Saturday, August 29, 2009

Gerald Ford, dead today

I know, bad taste. Dana Carvey doing Tom Brokaw always cracks me up though. Unfortunate that Gerald Ford wasn't alive to get to go to Ted Kennedy's funeral. He was conspicuous by his absence.

I didn't really think too much about Teddy's passing. After all, he'd been very sick for a while, and it's not as though I knew him. But there was something about seeing yet another Kennedy funeral that I found moving. Maybe having lost both of my parents and having been through tough funerals has something to do with it. It's just that feeling of grief and loss that families have to go through.

What I did think about, though, was all of the pomp that took place back when JFK was killed. I'm guessing that was the first presidential funeralizing that was shown on tv, and it was ALL that was on TV back then. Granted, we only had four stations (2,4,5, and 7) in Boston at the time, but I remember it being on TV for the entire week. And that's where kids around the country learned about military processionals, caissons and the horse with the backwards boots in the stirrups, and how quickly life can end. JFK, Jackie's blood spattered pink Chanel suit, LBJ and his giant earlobes (I know, I should have been mourning, but those things were enormous), Oswald getting shot by Jack Ruby on tv. It was all so surreal.

I was impressed that Teddy had Placido Domingo and Yo Yo Ma perform at his funeral. I will probably have an iPod or a boom box at mine. Makes me shudder to think about it but I am getting on in age. One of these days I'll figure out what I believe in and then plan what I want people to do for me when I'm gone.

So what's my point.....? I'm not sure. I guess it's yet another musing on what's real, what's important, what's it all about. That's why I keep moving, keep going, keep it up. If I stop for too long, I just might think about all of that too much.

Tuesday, August 18, 2009

Summer of 09

Wow, there's pressure with a blog.

When did I last update it? Is anyone reading it (uh, so far only one person that I know about)? Did I miss something?

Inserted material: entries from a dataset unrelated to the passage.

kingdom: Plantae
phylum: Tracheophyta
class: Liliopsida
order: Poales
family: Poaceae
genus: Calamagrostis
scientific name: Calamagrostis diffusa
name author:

It's been a banner two week summer for activity. Long bike rides, which I LOVE, lots of teaching spin classes, ditto, some most excellent NH time, a little beach, a little Cape, a little of everything else. It's been wonderful.

That's the only problem...it's been wonderful but doled out in pieces. Is that better? Do we enjoy summer when we have to pay for it? I tend to think so. Being from a place where good weather comes in small doses, you make the best of it while you can.

I digress. Got to spend a delightful day in Falmouth, watching the road race and seeing my daughter run her personal best, then a cookout with family and friends. Spent the day at the beach with my good friend. Had drinks with many. Enjoyed brunch on the deck with my sisters. Enjoyed a cookout with my soccer pals. Friday night deck with a small group of old friends. Saw one of my favorite bands, bought tickets for another show in September. Missed a bunch of soccer games. Saw live theater, twice!

Then there were the sad moments, thinking of those who lost loved ones. Fathers, grandmothers, friends. Always sad, and as I age, more frequent. On the other hand, we had births and toddlers in abundance.

Ahhh, summertime. By the calendar almost over. By my calendar, still has a bit to go. September can be one of the most beautiful months of the year. Enjoy.

Sunday, August 2, 2009

Another Pleasant Valley Sunday

Ugh, now you have that awful song stuck in your head, dontcha?

Quandary 1: How to do all the things you want to do in a given day.
Quandary 2: How to do only the things you need to do and not worry about the rest of it.

Do I go the "pleasant" route and do the things I want to do? Or go the practical route and do the things I need to do (like pack my suitcase for a business trip that starts later today) and then do the fun things.

It's Sunday. It's the weekend. The game I attended last night was frustrating, at best. I haven't accomplished much this weekend. I think it's time to head out for a nice Tour de Peninsulas, and then tackle the rest.

At what age will I learn to just relax and not try to pack too much into a day? At what age will I finally learn to enjoy a nice day with family and not feel like I need to accomplish something? What will matter, when I'm at the end of my days? Oh, sorry, didn't mean to get maudlin. Where are the mimosas?